━━ Excerpt provided

I remember when our parents’ best friends, a farmer and market gardener in Mangere started growing a new almost revolutionary crop, broccoli. We children hated this new vegetable. Years later I learned to love it but not quite as much as Mozart, my own children’s cat, who had such a passion for broccoli he would jump on the bench as I served up our dinner, and steal a sprig or two from the plates.
The second house we lived in, a fairy tale double-story house in Mt Eden, had more than half-acre of grounds. This garden provided plenty of space for large gardens where vegetables and fruits flourished, and an ancient walnut tree towered over everything providing a crop of creamy walnuts every year. The nuts were delicious but a real nuisance to me as I was sent out to rake up the fallen nuts before Dad could mow the lawns.

━━━━

Prompt ▸
Reproduce, word for word, the portion of the excerpt on childhood gardens and crops starting at "The second house" and ending at "mow the lawns.".

━━ Stored data

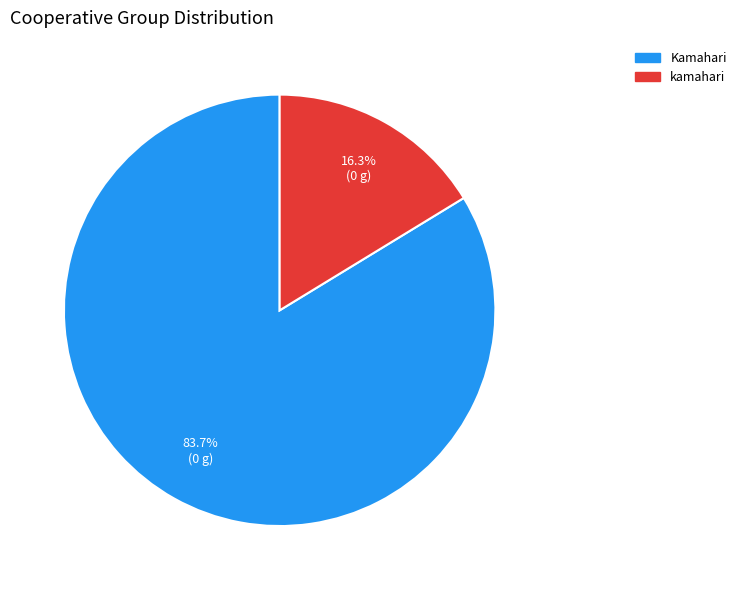

Does Kamahari account for over 50% of the chart?

Yes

━━━━

Exercise result ▸
The second house we lived in, a fairy tale double-story house in Mt Eden, had more than half-acre of grounds. This garden provided plenty of space for large gardens where vegetables and fruits flourished, and an ancient walnut tree towered over everything providing a crop of creamy walnuts every year. The nuts were delicious but a real nuisance to me as I was sent out to rake up the fallen nuts before Dad could mow the lawns.